== Work required ==
Write out every line of text from the listing below without any alteration, omitting the pictures.
"""
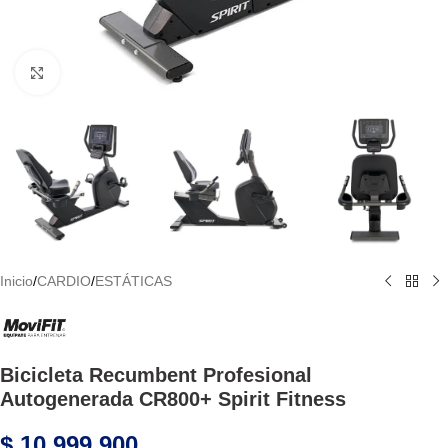
Haga Click para agrandar
Inicio
/
CARDIO
/
ESTÁTICAS
Bicicleta Recumbent Profesional
Autogenerada CR800+ Spirit Fitness
$
10.999.900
"""
== Task output ==
Haga Click para agrandar
Inicio
/
CARDIO
/
ESTÁTICAS
Bicicleta Recumbent Profesional
Autogenerada CR800+ Spirit Fitness
$
10.999.900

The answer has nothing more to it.